With the prayers of these brethren behind them and the grace of God with them, Paul and his companions start off on a new mission. But again the record is arresting and thought provoking. It seems as though Paul had not returned to complete dependence upon the Lord's guidance, for full of zeal, and impetuous in the work of the Lord, he had his own plans and intentions, which were not the Lord's. The Holy Spirit had to take definite action with him and forbid him to preach the Word in Asia, and in verse 7, when he assayed to go into Bithynia, the Spirit suffered him not; but in verse 9 there is a change, and he gets clear guidance from the Lord, though it was by a vision and not a direct word. We may conclude that that vision in the night was given to him in answer to the giving up of his own plans and his earnest supplication and prayer, that he might know the Lord's. Of such a character was it, that he and those with him had no doubt that it was from the Lord; they assuredly gathered that the Lord had called them to preach the gospel in Macedonia, and they endeavoured at once to carry out His command, Their confidence in the Lord and immediate obedience and energy in the Spirit are at this point is most delightful, and there follows an account of work unrivalled in its interest and blessedness, even in the Acts of the Apostles. But, mark it well, it began in the place where prayer was wont to be made; it continued as they went to prayer, and it reached its climax in the jail where the unfettered spirits of God's persecuted but happy servants poured out their earnest prayers and triumphant praise.
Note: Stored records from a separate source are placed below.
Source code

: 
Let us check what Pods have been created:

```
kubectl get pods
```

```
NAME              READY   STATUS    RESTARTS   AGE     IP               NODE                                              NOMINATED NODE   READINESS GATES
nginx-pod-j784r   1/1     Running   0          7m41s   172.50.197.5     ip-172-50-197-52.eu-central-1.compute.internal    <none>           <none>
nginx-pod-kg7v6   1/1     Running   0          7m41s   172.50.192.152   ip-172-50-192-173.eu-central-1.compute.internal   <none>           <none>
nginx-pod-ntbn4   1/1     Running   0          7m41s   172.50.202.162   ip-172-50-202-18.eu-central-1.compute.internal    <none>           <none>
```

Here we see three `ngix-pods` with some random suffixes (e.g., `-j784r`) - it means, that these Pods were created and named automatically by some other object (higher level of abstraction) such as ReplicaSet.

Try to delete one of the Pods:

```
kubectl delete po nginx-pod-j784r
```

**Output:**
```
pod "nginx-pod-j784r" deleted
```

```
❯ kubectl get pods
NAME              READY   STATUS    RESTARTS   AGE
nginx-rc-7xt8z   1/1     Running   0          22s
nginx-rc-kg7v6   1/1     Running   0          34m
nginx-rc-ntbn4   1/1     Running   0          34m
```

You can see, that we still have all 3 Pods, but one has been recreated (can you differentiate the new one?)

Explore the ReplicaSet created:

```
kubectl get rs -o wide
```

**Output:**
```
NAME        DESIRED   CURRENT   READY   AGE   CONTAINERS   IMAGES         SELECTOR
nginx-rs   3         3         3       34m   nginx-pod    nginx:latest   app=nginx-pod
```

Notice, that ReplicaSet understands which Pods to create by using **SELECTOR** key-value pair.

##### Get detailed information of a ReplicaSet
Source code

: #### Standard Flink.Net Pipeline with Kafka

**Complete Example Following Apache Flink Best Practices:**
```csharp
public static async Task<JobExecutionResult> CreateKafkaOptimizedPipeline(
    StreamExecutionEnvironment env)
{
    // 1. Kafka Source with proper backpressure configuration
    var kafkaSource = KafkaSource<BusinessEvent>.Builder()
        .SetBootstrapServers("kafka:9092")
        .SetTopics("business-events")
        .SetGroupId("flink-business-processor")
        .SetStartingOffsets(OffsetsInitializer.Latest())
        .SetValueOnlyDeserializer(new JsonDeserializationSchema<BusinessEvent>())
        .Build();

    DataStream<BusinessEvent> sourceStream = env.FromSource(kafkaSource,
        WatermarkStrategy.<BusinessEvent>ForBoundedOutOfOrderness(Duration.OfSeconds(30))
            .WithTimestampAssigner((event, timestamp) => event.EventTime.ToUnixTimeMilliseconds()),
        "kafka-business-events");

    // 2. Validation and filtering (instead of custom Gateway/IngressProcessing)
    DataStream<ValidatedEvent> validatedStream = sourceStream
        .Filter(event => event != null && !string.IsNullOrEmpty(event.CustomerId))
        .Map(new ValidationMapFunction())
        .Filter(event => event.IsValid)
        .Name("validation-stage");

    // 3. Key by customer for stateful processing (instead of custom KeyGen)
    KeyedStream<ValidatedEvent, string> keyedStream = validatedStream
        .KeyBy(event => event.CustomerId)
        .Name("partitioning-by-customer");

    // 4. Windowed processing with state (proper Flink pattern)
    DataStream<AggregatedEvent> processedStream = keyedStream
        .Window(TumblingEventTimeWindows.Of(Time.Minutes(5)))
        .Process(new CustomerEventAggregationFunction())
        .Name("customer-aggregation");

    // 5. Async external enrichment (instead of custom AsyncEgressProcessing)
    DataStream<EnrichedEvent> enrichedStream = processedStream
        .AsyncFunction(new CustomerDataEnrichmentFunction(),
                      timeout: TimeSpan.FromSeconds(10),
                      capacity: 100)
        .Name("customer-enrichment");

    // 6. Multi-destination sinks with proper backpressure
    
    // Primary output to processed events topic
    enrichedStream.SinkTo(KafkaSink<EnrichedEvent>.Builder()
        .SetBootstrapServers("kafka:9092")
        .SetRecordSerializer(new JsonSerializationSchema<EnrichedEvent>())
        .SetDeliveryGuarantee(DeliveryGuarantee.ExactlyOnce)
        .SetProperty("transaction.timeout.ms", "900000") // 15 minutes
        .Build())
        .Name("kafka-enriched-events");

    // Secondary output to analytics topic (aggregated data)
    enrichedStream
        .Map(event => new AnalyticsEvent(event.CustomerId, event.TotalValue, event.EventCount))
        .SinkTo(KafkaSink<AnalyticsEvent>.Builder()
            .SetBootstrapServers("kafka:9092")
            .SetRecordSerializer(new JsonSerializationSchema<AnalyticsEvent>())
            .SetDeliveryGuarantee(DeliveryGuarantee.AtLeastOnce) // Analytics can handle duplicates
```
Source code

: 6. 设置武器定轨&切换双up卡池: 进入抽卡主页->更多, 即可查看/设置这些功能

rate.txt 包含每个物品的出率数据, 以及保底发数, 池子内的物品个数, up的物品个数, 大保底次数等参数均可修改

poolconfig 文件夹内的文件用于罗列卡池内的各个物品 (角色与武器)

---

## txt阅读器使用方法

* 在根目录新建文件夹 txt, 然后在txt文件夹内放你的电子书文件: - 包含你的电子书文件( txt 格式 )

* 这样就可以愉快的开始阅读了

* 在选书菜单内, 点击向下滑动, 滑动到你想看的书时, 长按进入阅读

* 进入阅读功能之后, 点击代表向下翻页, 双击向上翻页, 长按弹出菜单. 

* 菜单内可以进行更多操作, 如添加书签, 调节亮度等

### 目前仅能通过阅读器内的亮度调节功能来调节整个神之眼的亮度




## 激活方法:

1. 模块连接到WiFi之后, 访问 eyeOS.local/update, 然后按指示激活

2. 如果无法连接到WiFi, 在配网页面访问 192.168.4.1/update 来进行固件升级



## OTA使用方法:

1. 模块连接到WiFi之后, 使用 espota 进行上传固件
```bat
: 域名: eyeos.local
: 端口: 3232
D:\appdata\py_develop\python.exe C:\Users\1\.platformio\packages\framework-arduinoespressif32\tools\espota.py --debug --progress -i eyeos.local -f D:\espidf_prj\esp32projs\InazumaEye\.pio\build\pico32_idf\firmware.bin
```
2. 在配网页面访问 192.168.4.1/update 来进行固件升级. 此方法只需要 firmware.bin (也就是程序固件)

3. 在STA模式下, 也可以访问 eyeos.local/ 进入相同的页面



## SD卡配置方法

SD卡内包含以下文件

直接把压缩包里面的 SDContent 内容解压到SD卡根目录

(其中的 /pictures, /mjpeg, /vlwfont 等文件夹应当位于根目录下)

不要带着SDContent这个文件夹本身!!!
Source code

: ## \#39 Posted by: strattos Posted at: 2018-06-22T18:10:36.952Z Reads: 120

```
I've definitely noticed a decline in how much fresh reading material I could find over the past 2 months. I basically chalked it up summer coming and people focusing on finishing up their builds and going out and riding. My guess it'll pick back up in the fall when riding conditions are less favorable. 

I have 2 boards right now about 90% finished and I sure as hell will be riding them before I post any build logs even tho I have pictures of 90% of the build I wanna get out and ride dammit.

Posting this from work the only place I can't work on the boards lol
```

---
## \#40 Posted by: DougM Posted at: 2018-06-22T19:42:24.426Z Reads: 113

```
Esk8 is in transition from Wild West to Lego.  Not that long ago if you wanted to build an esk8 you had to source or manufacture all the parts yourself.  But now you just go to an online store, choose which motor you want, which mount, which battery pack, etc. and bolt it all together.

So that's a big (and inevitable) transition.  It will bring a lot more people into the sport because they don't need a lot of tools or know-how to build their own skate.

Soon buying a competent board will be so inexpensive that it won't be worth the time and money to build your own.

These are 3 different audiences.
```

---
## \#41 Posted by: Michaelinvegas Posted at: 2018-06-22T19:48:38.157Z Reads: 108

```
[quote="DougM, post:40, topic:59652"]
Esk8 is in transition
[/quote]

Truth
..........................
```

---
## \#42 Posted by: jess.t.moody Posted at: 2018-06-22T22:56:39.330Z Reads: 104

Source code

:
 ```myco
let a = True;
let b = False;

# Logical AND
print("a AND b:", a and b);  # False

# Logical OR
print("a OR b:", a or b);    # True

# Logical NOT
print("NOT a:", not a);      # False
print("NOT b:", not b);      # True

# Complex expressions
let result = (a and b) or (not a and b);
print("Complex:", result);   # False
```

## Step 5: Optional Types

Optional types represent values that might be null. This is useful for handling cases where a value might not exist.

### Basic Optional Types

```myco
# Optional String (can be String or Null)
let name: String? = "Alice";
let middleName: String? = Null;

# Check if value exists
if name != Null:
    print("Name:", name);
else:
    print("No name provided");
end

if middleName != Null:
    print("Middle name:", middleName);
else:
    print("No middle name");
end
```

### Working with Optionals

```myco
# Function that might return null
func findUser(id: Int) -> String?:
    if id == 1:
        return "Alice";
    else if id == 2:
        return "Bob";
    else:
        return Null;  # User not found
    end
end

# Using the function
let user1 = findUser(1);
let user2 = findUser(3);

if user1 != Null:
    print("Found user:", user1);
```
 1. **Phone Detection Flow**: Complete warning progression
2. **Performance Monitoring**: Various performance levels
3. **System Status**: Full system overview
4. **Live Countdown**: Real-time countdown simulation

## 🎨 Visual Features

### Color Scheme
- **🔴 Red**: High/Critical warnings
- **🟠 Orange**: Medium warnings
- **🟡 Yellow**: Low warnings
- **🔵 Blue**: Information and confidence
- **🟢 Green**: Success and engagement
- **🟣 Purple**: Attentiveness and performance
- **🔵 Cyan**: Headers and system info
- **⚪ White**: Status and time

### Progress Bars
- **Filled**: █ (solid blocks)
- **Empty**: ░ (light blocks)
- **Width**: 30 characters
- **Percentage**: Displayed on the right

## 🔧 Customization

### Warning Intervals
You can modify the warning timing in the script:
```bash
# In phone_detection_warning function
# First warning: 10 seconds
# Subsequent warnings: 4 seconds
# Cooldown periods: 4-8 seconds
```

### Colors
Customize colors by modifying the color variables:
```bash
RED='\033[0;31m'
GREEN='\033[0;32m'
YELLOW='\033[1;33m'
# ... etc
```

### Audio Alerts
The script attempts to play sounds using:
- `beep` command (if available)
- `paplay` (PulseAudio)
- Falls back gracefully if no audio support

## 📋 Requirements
What trophies the gospel, carried by these praying men, won for heaven in that heathen Philippi! A Jewess, probably famous for her piety; a devil-possessed damsel, notorious for her oracular frenzies, and a pagan jailer, brutal as were all his kind, all blest and made one in Christ, and forming the nucleus of that company of saints that Paul afterwards addressed as "My brethren, dearly beloved and longed for, my joy and my crown."
I would emphasise the place that prayer has in this blessed change from the much disputing of chapter 15 to the triumphs of the gospel in chapter 16, that we may give ourselves to prayer according to the will of God.